Optical effects known as Venetian-blind effects may also be produced. Venetian-blind effects include pigment particles being oriented such that, along a specific direction of observation, they give visibility to an underlying substrate surface, such that indicia or other features present on or in the substrate surface become apparent to the observer while they impede the visibility along another direction of observation Methods and magnets for producing said effects are disclosed for example in U.S. Pat. No. 8,025,952 and EP 1 819 525 B1.

Optical effects known as moving-ring effects may also be produced. Moving-ring effects consists of optically illusive images of objects such as funnels, cones, bowls, circles, ellipses, and hemispheres that appear to move in any x-y direction depending upon the angle of tilt of said optical effect layer. Methods and magnets for producing said effects are disclosed for example in EP 1 710 756 A1, U.S. Pat. No. 8,343,615, EP 2 306 222 A1, EP 2 325 677 A2, WO 2011/092502 A2, US 2013/084411, WO 2014 108404 A2 and WO2014/108303 A1.

Optical effects providing an optical impression of a pattern of moving bright and dark areas upon tilting said effect may also be produced. Methods and magnets for producing said effects are disclosed for example in WO 2013/167425 A1.

Optical effects providing an optical impression of a loop-shaped body having a size that varies upon tilting said effect may also be produced. Methods and magnets for producing these optical effects are disclosed for example in WO 2017/064052 A1, WO 2017/080698 A1 and WO 2017/148789 A1.

Optical effects providing an optical impression of one or more loop-shaped bodies having a shape that varies upon tilting the optical effect layer may also be produced. Methods and magnets for producing said effects are disclosed for example in WO 2018/054819 A1.

Optical effects providing an optical impression of a moon crescent moving and rotating upon tilting may also be produced. Methods and magnets for producing said effects are disclosed for example in WO 2019/215148 A1.

Optical effects providing an optical impression of a loop-shaped body having a size and shape that varies upon tilting may be produced. Methods and magnets for producing said effects are disclosed for example in the co-pending PCT patent application WO 2020/052862 A1.

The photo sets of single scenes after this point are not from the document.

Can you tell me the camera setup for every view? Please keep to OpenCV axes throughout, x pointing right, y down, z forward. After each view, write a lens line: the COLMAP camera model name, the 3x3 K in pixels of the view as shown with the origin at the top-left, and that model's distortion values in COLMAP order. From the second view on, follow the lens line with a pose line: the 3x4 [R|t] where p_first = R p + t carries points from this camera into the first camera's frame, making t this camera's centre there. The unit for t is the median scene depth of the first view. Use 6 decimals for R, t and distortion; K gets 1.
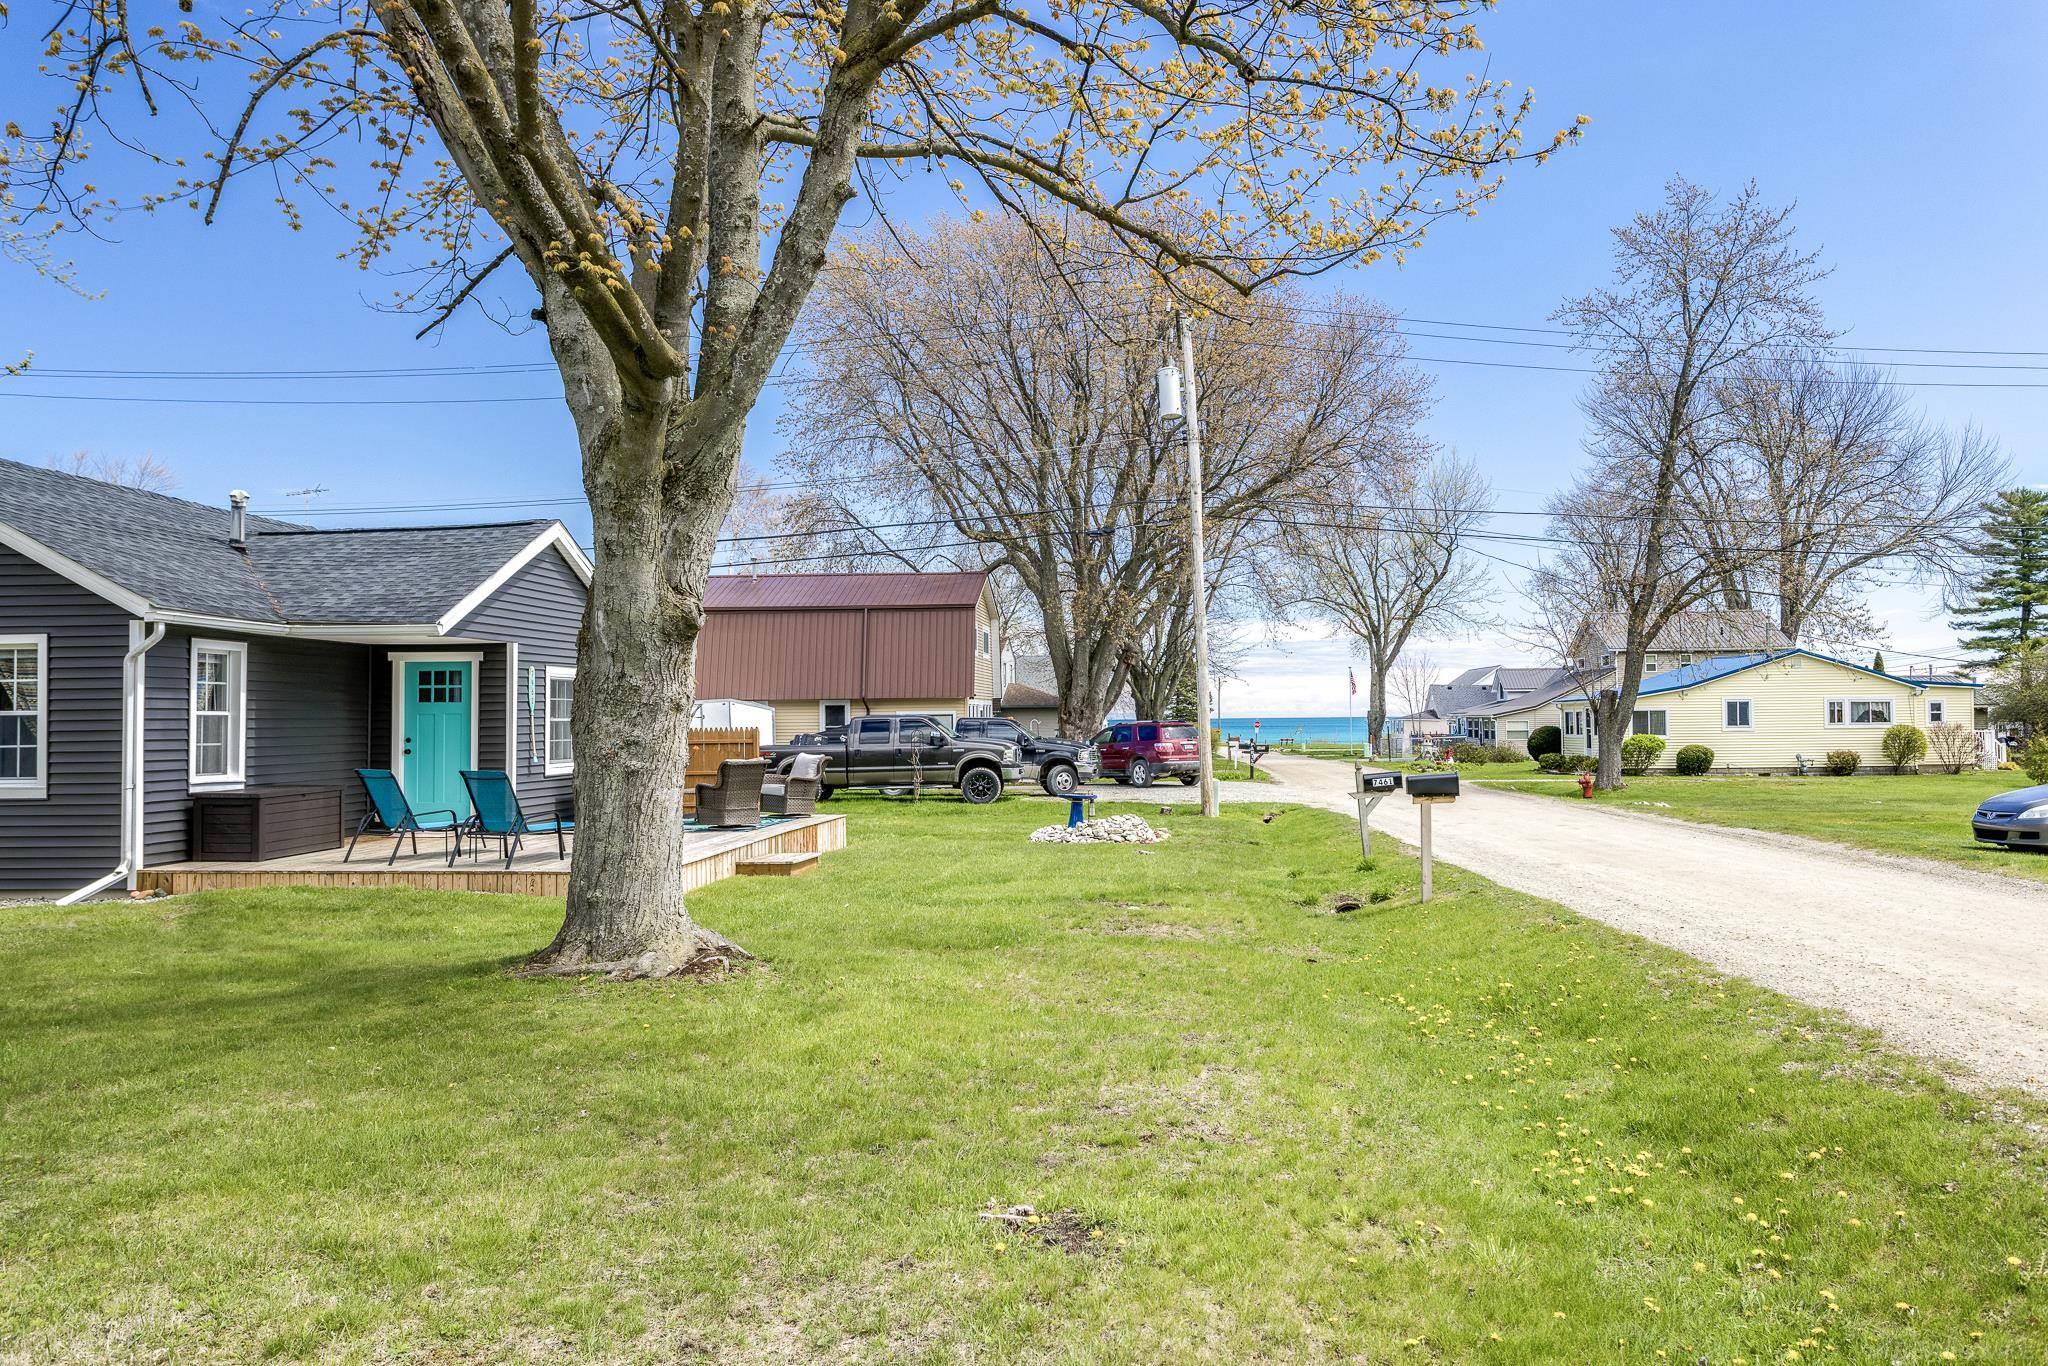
lens RADIAL K [[1422.6, 0, 1030.9], [0, 1422.6, 648.6], [0, 0, 1]] dist [0.007993, 0.005256]
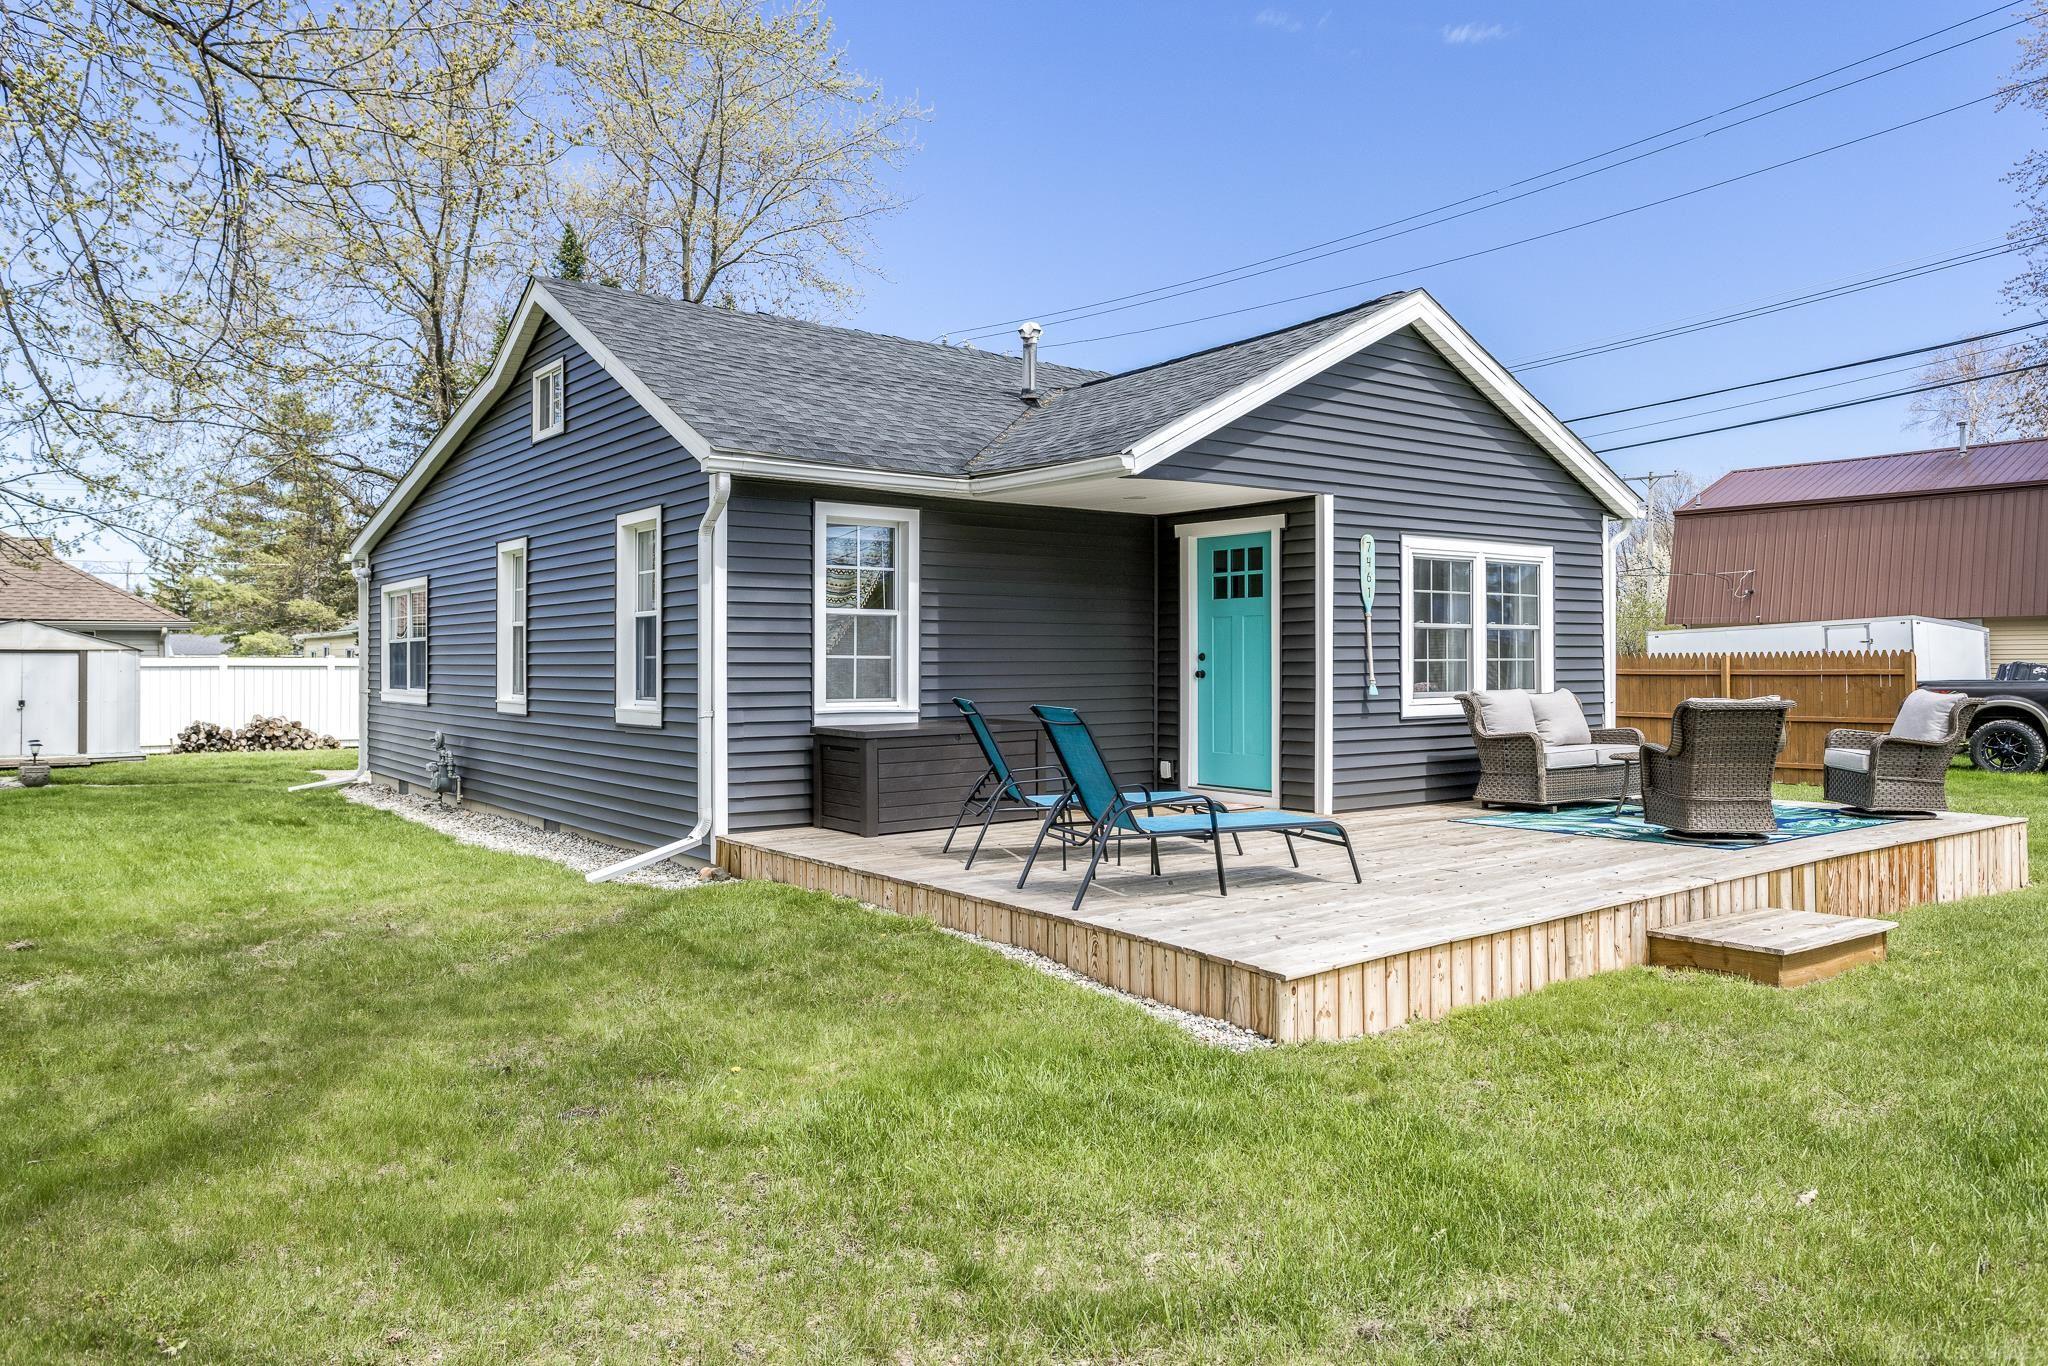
lens RADIAL K [[1422.6, 0, 1030.9], [0, 1422.6, 648.6], [0, 0, 1]] dist [0.007993, 0.005256]
pose [[0.700439, -0.000305, -0.713713, -0.023433], [0.033735, 0.998896, 0.032681, 0.037384], [0.712915, -0.046968, 0.699676, 0.497177]]
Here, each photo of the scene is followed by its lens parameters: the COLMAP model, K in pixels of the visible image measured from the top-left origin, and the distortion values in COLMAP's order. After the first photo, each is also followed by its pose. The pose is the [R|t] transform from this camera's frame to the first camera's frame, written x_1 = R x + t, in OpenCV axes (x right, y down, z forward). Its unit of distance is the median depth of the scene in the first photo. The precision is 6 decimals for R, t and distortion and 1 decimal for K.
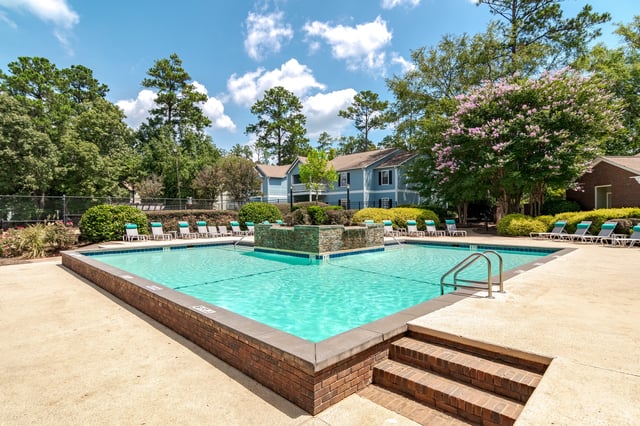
lens RADIAL K [[341.2, 0, 319.3], [0, 341.2, 211.9], [0, 0, 1]] dist [0.001032, 0.000127]
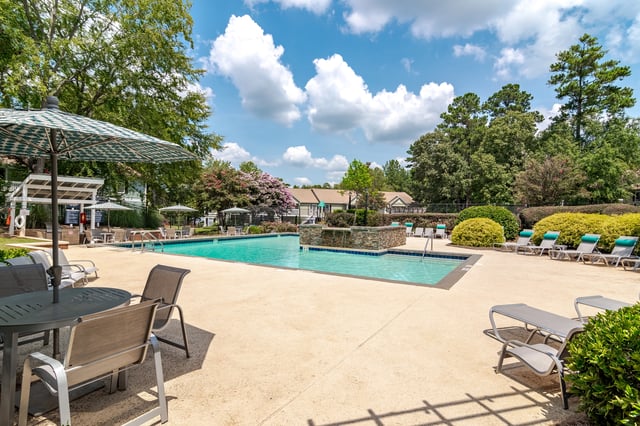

Optical effects providing an optical impression of an ortho-parallactic effect, i.e. in the present case under the form of a bright reflective vertical bar moving in a longitudinal direction when the substrate is tilted about a horizontal/latitudinal axis or moving in a horizontal/latitudinal direction when the substrate is tilted about a longitudinal axis may be produced. Methods and magnets for producing said effects are disclosed for example in the co-pending PCT patent application PCT/EP2020/052265.